§ **TASK INSTRUCTIONS**
Everything in the records below is to be reproduced exactly, apart from the images.

§ **DATA LISTING**
──────────────────────────────
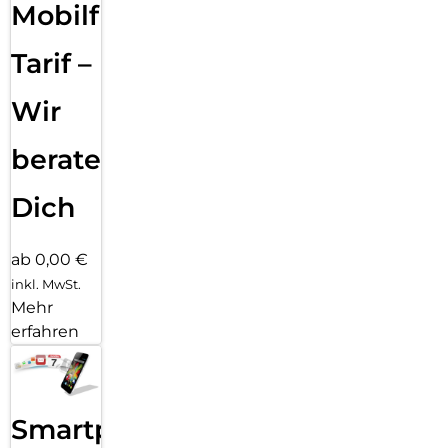
edge 70 pro. Andere werden dir folgen.
Mobilfunk
Tarif –
Wir
beraten
Dich
ab 0,00 €
inkl. MwSt.
Mehr
erfahren
Smartphone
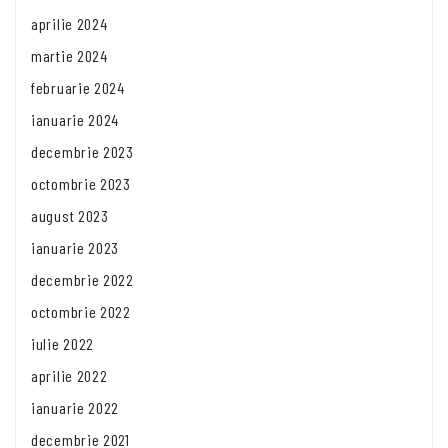
aprilie 2024
martie 2024
februarie 2024
ianuarie 2024
decembrie 2023
octombrie 2023
august 2023
ianuarie 2023
decembrie 2022
octombrie 2022
iulie 2022
aprilie 2022
ianuarie 2022
decembrie 2021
──────────────────────────────
§ **ANSWER BOX**
edge 70 pro. Andere werden dir folgen.
Mobilfunk
Tarif –
Wir
beraten
Dich
ab 0,00 €
inkl. MwSt.
Mehr
erfahren
Smartphone
aprilie 2024
martie 2024
februarie 2024
ianuarie 2024
decembrie 2023
octombrie 2023
august 2023
ianuarie 2023
decembrie 2022
octombrie 2022
iulie 2022
aprilie 2022
ianuarie 2022
decembrie 2021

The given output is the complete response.